Bringing together security tools for the development process and cloud infrastructure is ideal, he said — because for cloud-native development organizations, the configuration of the cloud is largely a side effect of the application.

Stella said that when he connected with Podjarny, “immediately we saw things the same way. And I think there’s going to be some really interesting stuff that we can do — uniquely — because we will have that complete understanding of the system.”

For now, Fugue will continue to be available as a standalone offering in a limited capacity, while Snyk begins the work of integrating the technology with its developer security platform. The aim is to be able to launch the integrated platform by early in the second half of the year, Podjarny said.

Growth spurt

With the addition of Fugue’s 40 employees, Snyk now has 1,200 employees in total. That’s nearly a threefold increase from the beginning of last year, when the Boston-based company had a headcount of 430.

Founded in 2015, Snyk has raised a total of $775 million to date, including the $530 million series F funding round in September that brought with it the $8.5 billion valuation.

Snyk isn’t disclosing specific details about its revenue, but Podjarny said the company had a faster rate of revenue growth in 2021 than in 2020 — a difficult feat as companies grow in size. “And we’re seeing that trend continue into Q1,” he said.

Prominent customers of Snyk include Google, AWS, Salesforce, Comcast, CVS Health, Atlassian, MongoDB, and Reddit. The company reports having more than 1,500 customers in total, and adds several dozen customers from Fugue, including AT&T, Ericsson, and SAP.

In terms of Snyk’s potential aspirations to go public – a December report from Bloomberg said that Snyk is preparing for an IPO as soon as the middle of this year — Podjarny said that “we eventually expect that we will be a public company. And we’re building and evolving the company accordingly.”

But he declined to say whether that could happen in 2022, saying that “we’re working to ensure that we are able to go public when the market’s circumstances are correct.”

Frederick, Maryland-based Fugue is the fifth acquisition for Snyk, coming after the company acquired CloudSkiff, FossID, Manifold, and DeepCode — all in the past 18 months.

Developer-first CSPM

Bringing Fugue’s technology onto the Snyk platform will provide customers with “developer-first CSPM,” the company said in a news release. That includes detection of vulnerabilities in workloads and automation inside of developer workflows to allow for greater efficiency in catching security issues earlier, Snyk said.

Because Fugue’s cloud security solution is “anchored in code and in software, when we tell you about a problem, we will tell you how it got there, and which dev team owns it, and what is the code that needs to be modified or augmented to make this problem go away,” Podjarny said.

Fugue also brings visualization capabilities — enabling developers to visualize their architecture and the various connections that are in place, as a way to better assess risk and prioritize issues, according to Snyk.

“The cloud context [from Fugue] will make the rest of the Snyk product better, by helping prioritize vulnerabilities that have a higher exposure in production,” Podjarny said. “That helps developers better use their time and better manage their risk within their organization.”

For example, bringing cloud context into the development process is useful so that after an application is developed, the developer can then know where that software is deployed, he said. And thus, if they were to add a vulnerable library, or they were to accept a vulnerability in their code, “what would be the production implications of that? Which assets might be exposed?” Podjarny said.

Ultimately, when it comes to cloud-native technologies such as containers and microservices, “the boundary between application and infrastructure is blurring,” Stella said.

“If you look at containers, if you look at serverless and the connections between those components — for example, in AWS Lambda — those are infrastructure, but they are the application architecture,” he said. “And so these worlds are merging. And I think that we’re uniquely well-positioned together to address the hard problems in in security going forward.”

◆ Stored data:
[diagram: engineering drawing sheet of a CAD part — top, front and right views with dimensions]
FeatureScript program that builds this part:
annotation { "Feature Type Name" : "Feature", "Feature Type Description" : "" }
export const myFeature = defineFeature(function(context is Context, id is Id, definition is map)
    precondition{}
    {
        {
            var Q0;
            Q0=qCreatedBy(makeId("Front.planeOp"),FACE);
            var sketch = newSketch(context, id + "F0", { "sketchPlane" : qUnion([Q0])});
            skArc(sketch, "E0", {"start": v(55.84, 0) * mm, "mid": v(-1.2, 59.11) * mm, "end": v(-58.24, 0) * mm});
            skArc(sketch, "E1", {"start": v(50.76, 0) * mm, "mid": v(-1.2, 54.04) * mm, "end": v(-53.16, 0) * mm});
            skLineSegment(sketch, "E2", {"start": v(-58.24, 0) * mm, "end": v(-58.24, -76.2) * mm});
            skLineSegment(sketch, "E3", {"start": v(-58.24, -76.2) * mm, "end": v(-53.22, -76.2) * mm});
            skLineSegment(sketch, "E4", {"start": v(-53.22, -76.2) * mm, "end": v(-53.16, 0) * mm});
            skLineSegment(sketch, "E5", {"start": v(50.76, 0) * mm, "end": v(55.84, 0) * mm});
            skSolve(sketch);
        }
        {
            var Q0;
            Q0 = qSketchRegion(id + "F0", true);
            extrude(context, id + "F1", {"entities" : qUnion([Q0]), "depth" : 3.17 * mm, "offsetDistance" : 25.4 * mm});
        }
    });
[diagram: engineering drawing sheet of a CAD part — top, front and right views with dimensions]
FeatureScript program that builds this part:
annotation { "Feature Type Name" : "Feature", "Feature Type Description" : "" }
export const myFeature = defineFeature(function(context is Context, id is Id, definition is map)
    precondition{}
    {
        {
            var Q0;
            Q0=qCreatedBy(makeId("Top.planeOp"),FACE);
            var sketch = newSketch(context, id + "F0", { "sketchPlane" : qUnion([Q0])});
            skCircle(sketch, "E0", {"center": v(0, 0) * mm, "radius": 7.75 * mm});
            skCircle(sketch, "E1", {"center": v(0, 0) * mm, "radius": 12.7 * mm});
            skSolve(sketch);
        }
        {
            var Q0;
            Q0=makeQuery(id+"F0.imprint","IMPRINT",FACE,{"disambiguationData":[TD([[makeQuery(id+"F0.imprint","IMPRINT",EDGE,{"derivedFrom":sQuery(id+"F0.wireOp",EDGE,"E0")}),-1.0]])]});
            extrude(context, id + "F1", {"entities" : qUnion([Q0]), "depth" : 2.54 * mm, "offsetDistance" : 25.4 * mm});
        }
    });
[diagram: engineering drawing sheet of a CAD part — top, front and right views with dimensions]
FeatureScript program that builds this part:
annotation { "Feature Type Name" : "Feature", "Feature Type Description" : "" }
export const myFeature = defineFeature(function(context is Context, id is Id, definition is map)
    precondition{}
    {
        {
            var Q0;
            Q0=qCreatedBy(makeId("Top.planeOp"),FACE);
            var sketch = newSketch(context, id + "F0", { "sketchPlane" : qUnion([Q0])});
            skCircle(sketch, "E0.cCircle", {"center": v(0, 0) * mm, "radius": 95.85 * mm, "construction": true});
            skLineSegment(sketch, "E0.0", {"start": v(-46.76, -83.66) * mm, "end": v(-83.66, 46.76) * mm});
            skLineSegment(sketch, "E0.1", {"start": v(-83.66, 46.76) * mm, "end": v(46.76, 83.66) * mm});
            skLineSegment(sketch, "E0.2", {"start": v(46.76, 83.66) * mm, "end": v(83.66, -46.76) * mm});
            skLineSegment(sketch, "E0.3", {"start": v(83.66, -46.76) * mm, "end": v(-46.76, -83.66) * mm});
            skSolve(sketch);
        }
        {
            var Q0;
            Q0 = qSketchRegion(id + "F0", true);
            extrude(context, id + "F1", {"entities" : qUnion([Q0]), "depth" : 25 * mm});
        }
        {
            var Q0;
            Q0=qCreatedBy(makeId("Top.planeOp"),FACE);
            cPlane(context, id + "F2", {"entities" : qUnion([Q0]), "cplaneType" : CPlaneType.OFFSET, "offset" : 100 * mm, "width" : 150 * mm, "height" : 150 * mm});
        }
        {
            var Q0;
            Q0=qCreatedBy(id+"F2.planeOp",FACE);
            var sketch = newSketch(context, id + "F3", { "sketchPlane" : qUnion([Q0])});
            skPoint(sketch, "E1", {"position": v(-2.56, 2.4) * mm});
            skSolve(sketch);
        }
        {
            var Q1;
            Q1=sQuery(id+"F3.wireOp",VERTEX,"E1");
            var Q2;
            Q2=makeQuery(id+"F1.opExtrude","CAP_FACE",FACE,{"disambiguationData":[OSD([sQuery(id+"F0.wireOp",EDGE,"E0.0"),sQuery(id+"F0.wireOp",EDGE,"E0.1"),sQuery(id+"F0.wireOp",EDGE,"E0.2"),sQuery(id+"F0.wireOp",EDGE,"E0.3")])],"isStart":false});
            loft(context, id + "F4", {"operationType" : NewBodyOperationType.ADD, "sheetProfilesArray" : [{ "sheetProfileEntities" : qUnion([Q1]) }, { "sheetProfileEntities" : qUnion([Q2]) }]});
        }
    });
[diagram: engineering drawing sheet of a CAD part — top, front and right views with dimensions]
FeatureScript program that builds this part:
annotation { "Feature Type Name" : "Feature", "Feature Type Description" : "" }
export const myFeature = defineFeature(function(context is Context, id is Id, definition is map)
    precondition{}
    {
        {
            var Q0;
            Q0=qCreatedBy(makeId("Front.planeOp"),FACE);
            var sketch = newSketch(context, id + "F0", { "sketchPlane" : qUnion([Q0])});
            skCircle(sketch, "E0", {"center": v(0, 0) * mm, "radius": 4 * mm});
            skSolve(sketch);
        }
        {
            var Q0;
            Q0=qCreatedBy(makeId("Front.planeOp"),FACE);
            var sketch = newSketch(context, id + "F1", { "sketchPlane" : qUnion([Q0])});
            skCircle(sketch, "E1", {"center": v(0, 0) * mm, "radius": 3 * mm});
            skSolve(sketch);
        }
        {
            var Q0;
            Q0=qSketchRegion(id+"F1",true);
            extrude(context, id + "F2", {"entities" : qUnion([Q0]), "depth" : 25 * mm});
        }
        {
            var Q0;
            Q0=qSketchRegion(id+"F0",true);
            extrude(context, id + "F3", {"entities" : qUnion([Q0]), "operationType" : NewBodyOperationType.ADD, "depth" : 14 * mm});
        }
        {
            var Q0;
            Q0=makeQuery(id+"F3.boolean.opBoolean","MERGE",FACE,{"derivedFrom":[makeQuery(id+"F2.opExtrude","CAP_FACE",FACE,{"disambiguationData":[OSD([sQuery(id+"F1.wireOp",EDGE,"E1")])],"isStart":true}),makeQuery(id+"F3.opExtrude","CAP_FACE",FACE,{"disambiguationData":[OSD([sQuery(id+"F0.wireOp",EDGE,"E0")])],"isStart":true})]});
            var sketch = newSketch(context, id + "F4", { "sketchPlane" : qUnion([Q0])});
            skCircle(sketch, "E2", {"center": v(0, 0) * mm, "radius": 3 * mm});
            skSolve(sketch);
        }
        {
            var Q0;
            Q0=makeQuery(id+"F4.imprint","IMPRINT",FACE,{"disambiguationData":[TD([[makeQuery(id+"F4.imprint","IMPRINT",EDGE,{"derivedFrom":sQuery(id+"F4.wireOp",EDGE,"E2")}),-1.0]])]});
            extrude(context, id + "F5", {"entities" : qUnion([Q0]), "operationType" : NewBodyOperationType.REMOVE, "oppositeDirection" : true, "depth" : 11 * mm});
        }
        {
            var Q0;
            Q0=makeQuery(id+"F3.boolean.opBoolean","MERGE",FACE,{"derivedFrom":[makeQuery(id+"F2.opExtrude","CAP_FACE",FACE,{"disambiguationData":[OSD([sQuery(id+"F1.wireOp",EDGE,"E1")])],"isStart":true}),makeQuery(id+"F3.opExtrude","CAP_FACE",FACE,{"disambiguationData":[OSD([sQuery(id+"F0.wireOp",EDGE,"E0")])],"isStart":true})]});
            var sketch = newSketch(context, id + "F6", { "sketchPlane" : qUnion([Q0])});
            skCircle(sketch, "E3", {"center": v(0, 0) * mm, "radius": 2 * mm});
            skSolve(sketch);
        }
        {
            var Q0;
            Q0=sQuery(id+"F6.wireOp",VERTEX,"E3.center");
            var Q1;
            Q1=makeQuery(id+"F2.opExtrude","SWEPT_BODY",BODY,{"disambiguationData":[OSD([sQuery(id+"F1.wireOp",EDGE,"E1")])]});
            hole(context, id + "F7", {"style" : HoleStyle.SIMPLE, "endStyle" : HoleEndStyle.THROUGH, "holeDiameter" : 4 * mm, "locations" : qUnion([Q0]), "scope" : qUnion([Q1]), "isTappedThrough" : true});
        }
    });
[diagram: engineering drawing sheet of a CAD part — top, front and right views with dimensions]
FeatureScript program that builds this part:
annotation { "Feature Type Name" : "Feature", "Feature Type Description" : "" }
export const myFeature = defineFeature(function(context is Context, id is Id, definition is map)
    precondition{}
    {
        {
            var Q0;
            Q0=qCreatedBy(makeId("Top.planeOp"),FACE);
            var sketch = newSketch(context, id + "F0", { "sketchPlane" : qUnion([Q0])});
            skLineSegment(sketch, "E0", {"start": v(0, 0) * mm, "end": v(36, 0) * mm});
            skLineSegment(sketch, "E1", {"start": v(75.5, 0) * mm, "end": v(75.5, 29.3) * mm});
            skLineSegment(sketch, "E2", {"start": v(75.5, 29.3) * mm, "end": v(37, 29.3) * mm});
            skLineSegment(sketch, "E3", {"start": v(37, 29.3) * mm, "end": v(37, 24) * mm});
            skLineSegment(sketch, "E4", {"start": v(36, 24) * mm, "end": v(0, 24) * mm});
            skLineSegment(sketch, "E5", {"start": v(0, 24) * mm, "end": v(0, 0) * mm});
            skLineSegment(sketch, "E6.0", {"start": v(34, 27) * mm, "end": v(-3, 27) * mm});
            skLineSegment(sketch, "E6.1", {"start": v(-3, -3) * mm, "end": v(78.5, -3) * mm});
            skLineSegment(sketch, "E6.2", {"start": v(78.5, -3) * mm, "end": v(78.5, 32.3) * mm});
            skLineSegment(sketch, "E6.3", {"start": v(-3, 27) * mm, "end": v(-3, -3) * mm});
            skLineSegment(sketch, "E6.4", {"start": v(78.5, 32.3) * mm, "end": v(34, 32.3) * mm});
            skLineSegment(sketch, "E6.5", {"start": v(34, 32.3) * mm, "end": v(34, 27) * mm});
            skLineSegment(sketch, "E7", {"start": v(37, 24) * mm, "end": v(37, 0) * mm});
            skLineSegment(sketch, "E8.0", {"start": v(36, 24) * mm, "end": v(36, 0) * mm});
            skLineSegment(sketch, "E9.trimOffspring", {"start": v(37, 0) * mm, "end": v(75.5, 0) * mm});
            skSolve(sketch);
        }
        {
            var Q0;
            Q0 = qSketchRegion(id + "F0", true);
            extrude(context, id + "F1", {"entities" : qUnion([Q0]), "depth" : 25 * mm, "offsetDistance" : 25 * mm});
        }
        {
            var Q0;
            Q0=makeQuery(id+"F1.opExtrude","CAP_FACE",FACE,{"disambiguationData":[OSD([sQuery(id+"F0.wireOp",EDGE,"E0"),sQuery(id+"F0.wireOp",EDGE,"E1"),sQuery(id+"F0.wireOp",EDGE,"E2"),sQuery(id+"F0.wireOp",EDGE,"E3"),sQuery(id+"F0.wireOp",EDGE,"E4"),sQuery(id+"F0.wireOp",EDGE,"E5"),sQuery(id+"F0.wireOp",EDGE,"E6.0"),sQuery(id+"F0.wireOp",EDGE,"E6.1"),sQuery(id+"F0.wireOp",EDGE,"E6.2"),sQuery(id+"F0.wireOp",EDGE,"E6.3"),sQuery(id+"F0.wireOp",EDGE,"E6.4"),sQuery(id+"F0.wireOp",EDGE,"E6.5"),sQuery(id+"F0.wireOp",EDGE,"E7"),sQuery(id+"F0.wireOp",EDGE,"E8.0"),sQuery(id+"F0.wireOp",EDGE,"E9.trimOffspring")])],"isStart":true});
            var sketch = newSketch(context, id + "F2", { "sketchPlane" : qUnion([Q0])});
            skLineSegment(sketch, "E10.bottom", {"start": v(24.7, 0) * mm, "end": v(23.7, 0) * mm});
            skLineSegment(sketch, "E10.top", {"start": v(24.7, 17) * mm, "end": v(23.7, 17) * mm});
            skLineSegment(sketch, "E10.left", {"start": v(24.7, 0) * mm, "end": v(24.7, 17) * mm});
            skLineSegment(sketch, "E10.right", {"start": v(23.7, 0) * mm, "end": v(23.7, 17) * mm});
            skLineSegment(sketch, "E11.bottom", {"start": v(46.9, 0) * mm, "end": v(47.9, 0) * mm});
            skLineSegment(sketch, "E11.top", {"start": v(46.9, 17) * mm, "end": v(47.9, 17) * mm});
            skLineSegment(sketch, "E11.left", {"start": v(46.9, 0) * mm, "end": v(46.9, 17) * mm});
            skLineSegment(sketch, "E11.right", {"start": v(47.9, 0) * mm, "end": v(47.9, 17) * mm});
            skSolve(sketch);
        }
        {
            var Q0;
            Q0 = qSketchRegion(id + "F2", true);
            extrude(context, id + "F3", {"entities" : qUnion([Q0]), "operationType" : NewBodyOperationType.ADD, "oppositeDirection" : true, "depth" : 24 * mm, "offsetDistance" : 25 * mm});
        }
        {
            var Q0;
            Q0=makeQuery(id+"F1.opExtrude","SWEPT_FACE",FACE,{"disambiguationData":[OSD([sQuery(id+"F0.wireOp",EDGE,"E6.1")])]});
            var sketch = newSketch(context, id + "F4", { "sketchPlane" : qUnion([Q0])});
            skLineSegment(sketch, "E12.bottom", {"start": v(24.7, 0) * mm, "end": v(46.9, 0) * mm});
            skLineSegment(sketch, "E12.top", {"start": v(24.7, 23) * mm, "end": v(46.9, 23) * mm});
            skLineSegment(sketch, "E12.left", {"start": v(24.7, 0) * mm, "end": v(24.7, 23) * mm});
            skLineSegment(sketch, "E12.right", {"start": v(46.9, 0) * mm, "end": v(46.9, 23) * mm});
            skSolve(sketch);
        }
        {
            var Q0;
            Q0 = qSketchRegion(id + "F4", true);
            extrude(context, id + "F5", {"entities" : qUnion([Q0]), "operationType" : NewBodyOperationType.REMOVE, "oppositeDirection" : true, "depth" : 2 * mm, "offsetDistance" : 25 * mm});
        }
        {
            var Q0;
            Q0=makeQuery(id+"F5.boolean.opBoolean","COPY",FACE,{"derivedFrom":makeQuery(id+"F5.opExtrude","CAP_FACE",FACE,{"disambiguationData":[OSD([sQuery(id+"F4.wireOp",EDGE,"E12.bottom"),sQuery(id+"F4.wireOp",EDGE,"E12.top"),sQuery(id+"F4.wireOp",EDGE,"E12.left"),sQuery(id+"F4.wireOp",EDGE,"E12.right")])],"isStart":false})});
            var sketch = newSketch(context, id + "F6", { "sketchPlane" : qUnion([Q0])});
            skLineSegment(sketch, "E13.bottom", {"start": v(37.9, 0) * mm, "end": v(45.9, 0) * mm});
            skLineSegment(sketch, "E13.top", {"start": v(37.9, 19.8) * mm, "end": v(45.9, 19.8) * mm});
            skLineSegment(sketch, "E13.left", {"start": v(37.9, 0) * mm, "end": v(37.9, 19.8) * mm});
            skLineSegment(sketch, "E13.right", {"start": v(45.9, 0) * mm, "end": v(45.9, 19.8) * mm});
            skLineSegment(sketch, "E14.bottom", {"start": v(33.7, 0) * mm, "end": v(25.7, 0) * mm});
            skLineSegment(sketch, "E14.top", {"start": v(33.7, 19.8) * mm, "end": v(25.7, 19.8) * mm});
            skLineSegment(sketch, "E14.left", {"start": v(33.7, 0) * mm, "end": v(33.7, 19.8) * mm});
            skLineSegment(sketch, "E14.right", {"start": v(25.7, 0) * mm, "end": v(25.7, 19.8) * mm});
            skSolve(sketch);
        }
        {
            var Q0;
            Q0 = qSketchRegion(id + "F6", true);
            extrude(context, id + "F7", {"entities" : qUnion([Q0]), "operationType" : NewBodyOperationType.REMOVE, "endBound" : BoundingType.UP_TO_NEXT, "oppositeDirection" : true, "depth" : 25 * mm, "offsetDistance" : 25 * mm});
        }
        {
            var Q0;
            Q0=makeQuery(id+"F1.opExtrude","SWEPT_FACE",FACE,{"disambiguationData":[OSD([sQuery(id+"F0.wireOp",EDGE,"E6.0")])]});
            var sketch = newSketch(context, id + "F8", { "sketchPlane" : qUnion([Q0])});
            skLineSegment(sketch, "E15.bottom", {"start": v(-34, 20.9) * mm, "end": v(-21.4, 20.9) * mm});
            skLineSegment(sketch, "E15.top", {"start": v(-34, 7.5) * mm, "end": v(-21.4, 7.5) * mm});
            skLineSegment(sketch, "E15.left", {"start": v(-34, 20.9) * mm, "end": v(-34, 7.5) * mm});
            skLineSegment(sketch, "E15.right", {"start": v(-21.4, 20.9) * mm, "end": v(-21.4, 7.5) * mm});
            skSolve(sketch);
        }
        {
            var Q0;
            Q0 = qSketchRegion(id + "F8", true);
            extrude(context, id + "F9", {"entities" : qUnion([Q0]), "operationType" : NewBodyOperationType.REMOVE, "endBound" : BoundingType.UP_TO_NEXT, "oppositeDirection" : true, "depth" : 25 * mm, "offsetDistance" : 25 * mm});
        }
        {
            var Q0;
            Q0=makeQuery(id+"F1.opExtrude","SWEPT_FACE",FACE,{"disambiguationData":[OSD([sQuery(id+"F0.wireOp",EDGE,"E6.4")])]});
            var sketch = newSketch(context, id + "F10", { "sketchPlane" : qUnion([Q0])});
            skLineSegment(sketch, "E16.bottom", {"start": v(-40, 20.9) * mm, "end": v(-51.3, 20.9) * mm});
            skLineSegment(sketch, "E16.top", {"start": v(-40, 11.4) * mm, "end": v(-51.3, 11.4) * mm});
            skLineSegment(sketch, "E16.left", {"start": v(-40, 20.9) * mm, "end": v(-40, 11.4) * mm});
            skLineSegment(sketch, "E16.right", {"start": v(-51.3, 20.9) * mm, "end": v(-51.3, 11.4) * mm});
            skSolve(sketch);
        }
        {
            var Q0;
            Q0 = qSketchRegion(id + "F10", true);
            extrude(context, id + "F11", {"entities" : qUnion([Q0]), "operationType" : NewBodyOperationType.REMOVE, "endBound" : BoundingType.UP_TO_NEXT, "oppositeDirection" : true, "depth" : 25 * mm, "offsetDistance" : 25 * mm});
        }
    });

◆ About this exercise: In the piece on Snyk's acquisition of Fugue, why is it ideal to bring together security tools for the development process and for cloud infrastructure? Explain in one to three sentences.

◆ Reply to the task: For cloud-native development organizations, the configuration of the cloud is largely a side effect of the application, which makes combining the two kinds of security tools ideal.